JOB ITEM A: Turn the records between the line holding "The chart shows" and the line holding "Where is the", inclusive, into a numbered list, leaving out the blank lines.

Studio album by Bob James
- Released: August 15, 1982
- Recorded: March–June 1982
- Studio: A&R Recording, CBS Studios and Mediasound (New York City, New York); Minot Sound (White Plains, New York);
- Genre: Jazz fusion, smooth jazz, electronic jazz
- Length: 34:51
- Label: Tappan Zee
- Producer: Bob James

Bob James chronology
| Sign of the Times (1981) | Hands Down (1982) | Two of a Kind With Earl Klugh (1982) |

= Hands Down (album) =

Hands Down is the tenth studio album by Bob James), released in 1982. This was a turning point in James career, with the tracks "It's Only Me" and "Spunky" being early exponents of electronic jazz. At the time electronica was transforming popular music in reaction to the big orchestrations of the late 1970s (prevalent on James' previous works). The minimalist tastes of the era were also reflected in "Roberta", which mostly featured James in a piano solo.

JOB ITEM B:
Using the Hands Down album page, answer:
(i) On what date was the album released?
(ii) Which label issued it?
(iii) Which track mostly featured James in a piano solo?

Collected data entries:
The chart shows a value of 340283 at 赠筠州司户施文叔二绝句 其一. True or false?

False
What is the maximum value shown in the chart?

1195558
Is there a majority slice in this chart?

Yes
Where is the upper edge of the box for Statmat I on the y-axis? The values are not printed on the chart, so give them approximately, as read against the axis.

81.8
---
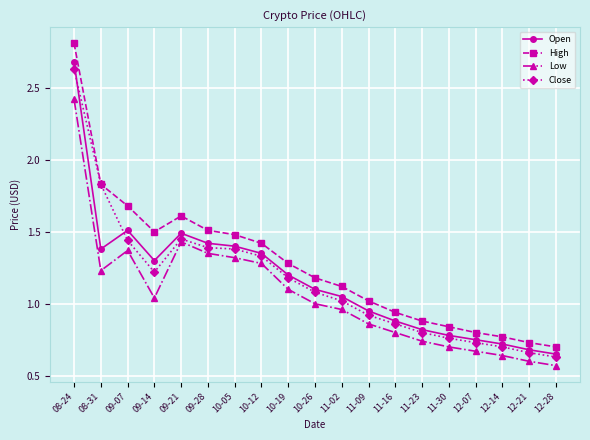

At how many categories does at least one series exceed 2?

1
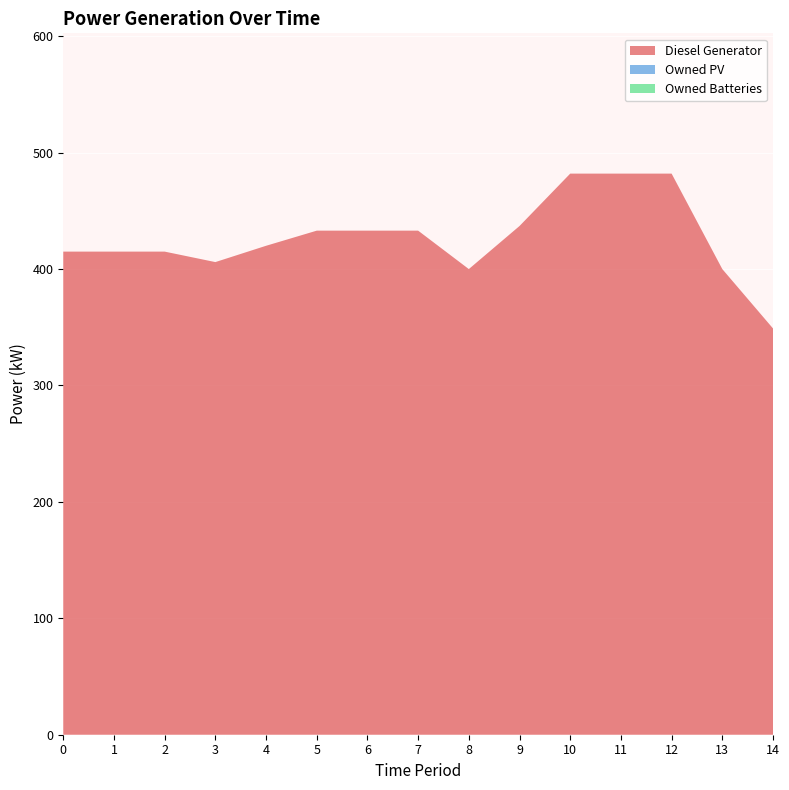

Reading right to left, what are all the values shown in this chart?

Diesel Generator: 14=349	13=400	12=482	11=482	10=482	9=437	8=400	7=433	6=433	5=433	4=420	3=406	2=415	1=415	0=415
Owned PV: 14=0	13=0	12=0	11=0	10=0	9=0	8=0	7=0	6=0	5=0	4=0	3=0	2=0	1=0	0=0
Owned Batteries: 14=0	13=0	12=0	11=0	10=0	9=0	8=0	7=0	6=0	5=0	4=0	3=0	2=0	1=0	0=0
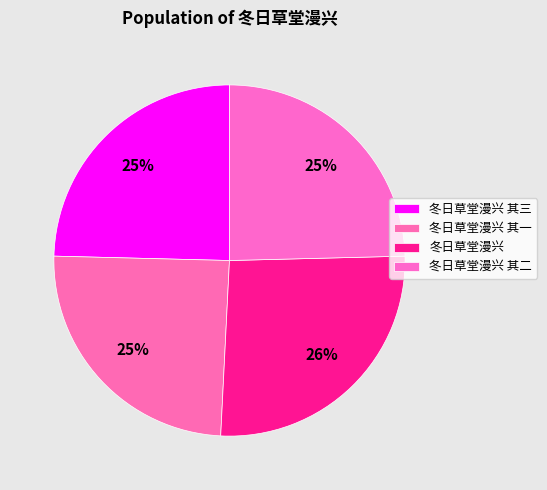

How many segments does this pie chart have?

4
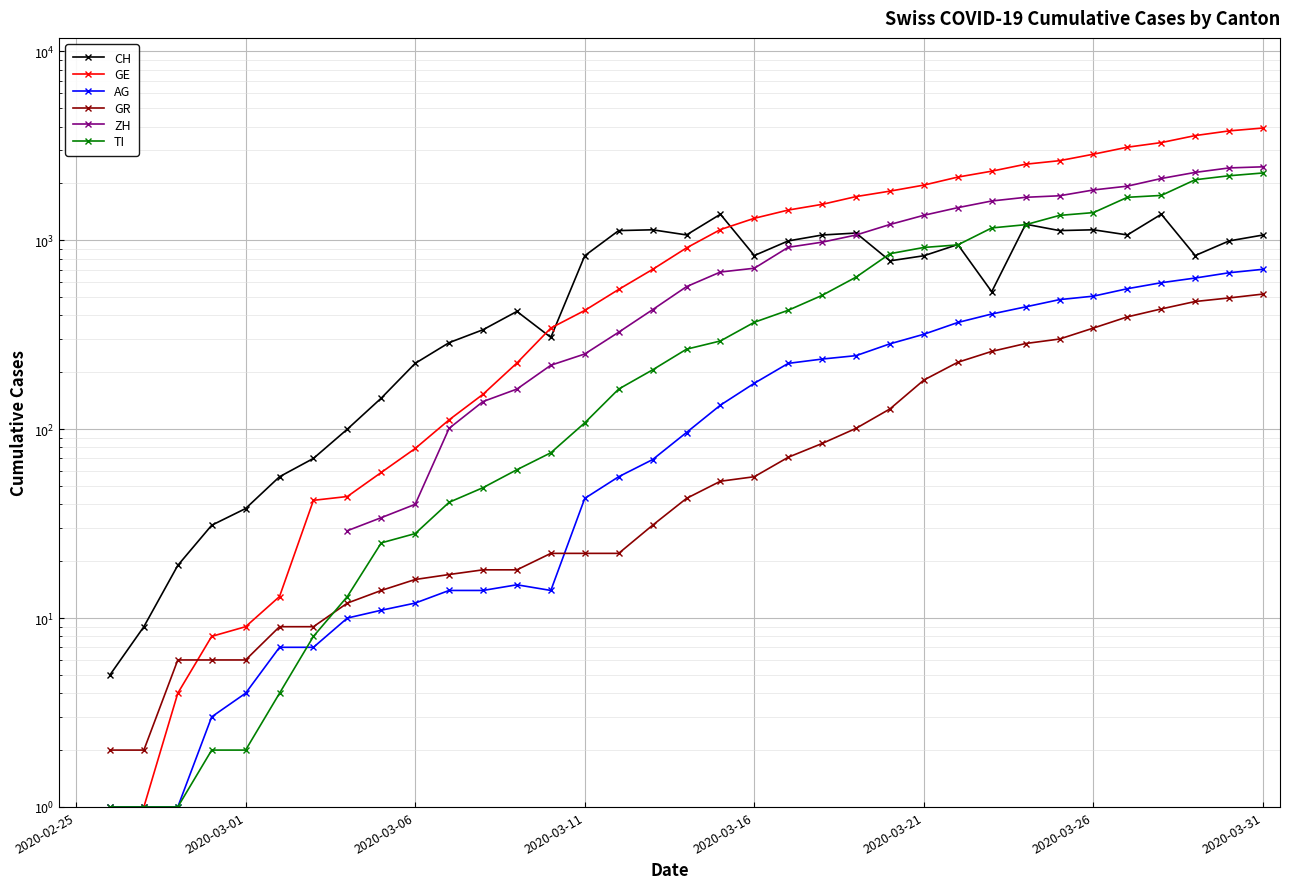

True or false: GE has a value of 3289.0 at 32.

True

TASK ANSWER A:
1. The chart shows a value of 340283 at 赠筠州司户施文叔二绝句 其一. True or false?
2. False
3. What is the maximum value shown in the chart?
4. 1195558
5. Is there a majority slice in this chart?
6. Yes
7. Where is the upper edge of the box for Statmat I on the y-axis? The values are not printed on the chart, so give them approximately, as read against the axis.

TASK ANSWER B:
(i) August 15, 1982
(ii) Tappan Zee
(iii) "Roberta"